I’ve got nothing

I’m constantly trying to cultivate this habit, that whenever I have an idea for something to write about, for this blog, for something else, whatever, that I’ll immediately write it down so that I don’t forget about it. But I’m not there yet. I’m only doing it like twenty-five percent of the time.

Sometimes it’s a logistical thing. Like I’ll be riding my bike on my way to work and something will pop in my head, and I’ll think, OK, I better write this down as soon as I get off my bike. But even that’s too much. It’s more than likely that, even if I’m only five minutes away from my destination, I’ll get distracted during those five minutes, my mind will wander, and my idea for whatever it was that I was thinking about, it’ll be gone.

Maybe I’ll be out for a long run. It’s whenever I’m out there, using my body in a repetitive action. It’s like after I’m physically engaged my mind is free to wander in a way that’s impossible to do while I’m standing still. But it’s not like I leave the house with a pen and paper.

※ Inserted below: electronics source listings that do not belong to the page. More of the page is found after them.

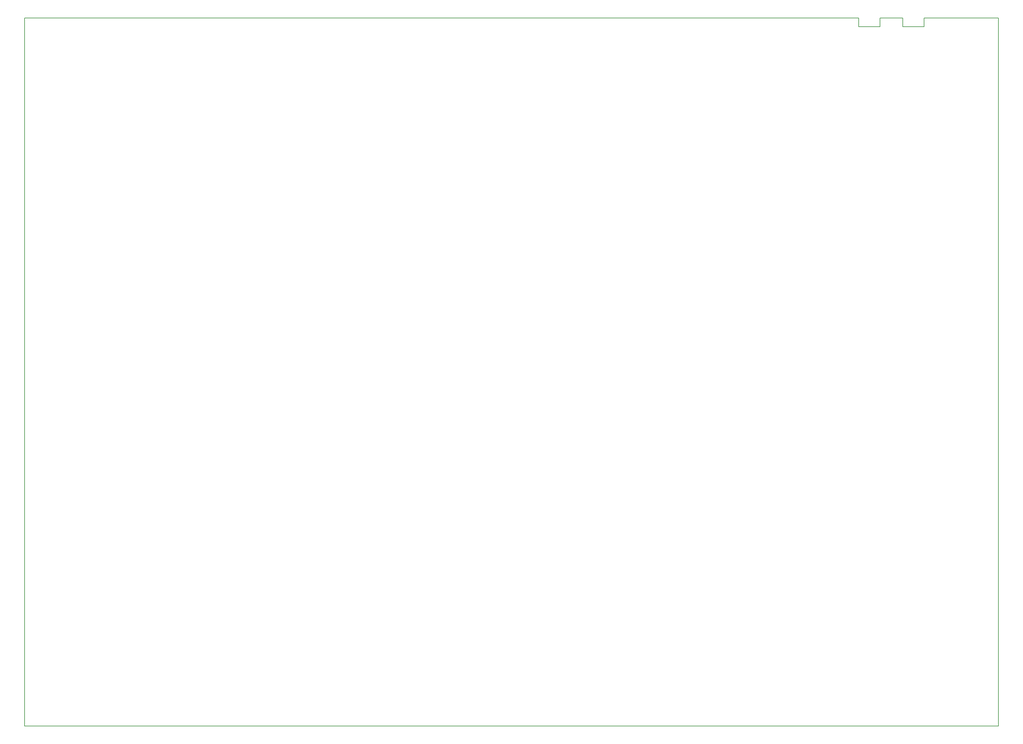
<source format=gm1>
G04 #@! TF.GenerationSoftware,KiCad,Pcbnew,5.1.4+dfsg1-1*
G04 #@! TF.CreationDate,2020-02-07T23:04:42+02:00*
G04 #@! TF.ProjectId,midi_grid,6d696469-5f67-4726-9964-2e6b69636164,1.0*
G04 #@! TF.SameCoordinates,Original*
G04 #@! TF.FileFunction,Profile,NP*
%FSLAX46Y46*%
G04 Gerber Fmt 4.6, Leading zero omitted, Abs format (unit mm)*
G04 Created by KiCad (PCBNEW 5.1.4+dfsg1-1) date 2020-02-07 23:04:42*
%MOMM*%
%LPD*%
G04 APERTURE LIST*
%ADD10C,0.150000*%
G04 APERTURE END LIST*
D10*
X301000000Y-37500000D02*
X65500000Y-37500000D01*
X340500000Y-37500000D02*
X319500000Y-37500000D01*
X319500000Y-40000000D02*
X319500000Y-37500000D01*
X313500000Y-40000000D02*
X319500000Y-40000000D01*
X313500000Y-37500000D02*
X313500000Y-40000000D01*
X307000000Y-37500000D02*
X313500000Y-37500000D01*
X307000000Y-40000000D02*
X307000000Y-37500000D01*
X301000000Y-40000000D02*
X307000000Y-40000000D01*
X301000000Y-37500000D02*
X301000000Y-40000000D01*
X65500000Y-37500000D02*
X65500000Y-237500000D01*
X340500000Y-237500000D02*
X340500000Y-37500000D01*
X265500000Y-237500000D02*
X340500000Y-237500000D01*
X65500000Y-237500000D02*
X265500000Y-237500000D01*
M02*

</source>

A few times, usually when I come up with something that really captures my imagination, I’ll get worried that, just by the nature of where this idea was born, that it’s already doomed to be forgotten. Like in the middle of a long run. So I’ll start repeating it over and over in my head, trying to keep it fresh in my consciousness, so that I’ll be able to come home, head right to the computer and write down what I’ve been mulling over.

But a lot of the time it’s like a game of telephone. It’s just the nature of our brains, I guess, that it’s really hard to control our thoughts, to take an idea and to hold it down long enough to make it something that you can then shape and cultivate. The few times that I’ve successfully held an idea in my head, say for half an hour, I’ll come back and write it all up, but there’s that part of me that’s thinking, something’s different here. Something’s changed in between the instance of inspiration and the moment where I’m able to try and hash it out.

It’s the same process even if I’m out somewhere and I have the foresight to write down a good idea. How do I capture a whole idea in just a few words? Often times I’ll look at my notes later in the day and I’ll be like, what was I getting at here? What was it that inspired me to write this note in the first place?

The inspiration for this piece is my frustration of having lost too many good ideas. I’ll be nodding off to sleep at the end of the day and two or three sentences might jump out in my mind. My brain automatically starts piecing together a story or a joke or something, I won’t really be able to tell where it’ll all head until I sit down at the computer and start typing. But then I’ll fall asleep. I’ll wake up the next morning and I’ll have the residual feeling of having had a good idea, but now all I’m doing is drinking coffee and writing something about not knowing what to write about.

I’ve never been sailing, but it’s how I would describe what it feels like to sit at my computer and write. I’m out there in a boat on some body of water. I’ve got the sail up and I’m hoping to catch some wind. Where is it going to take me? Once I’ve got a nice gust, can I steer it to take me in a different direction?

I don’t know. I’ve got to practice. I guess I’ve got to be willing to sit in that boat even if I don’t feel any wind. I’ve got to write bullshit pieces like this every now and then about not knowing what I’m doing or not having anything to write about. But look at this, I’m done. Here I am. Is it my best piece? No way. But I’m somewhere. It’s definitely satisfying to imagine how much worse I’d feel if I hadn’t written anything at all.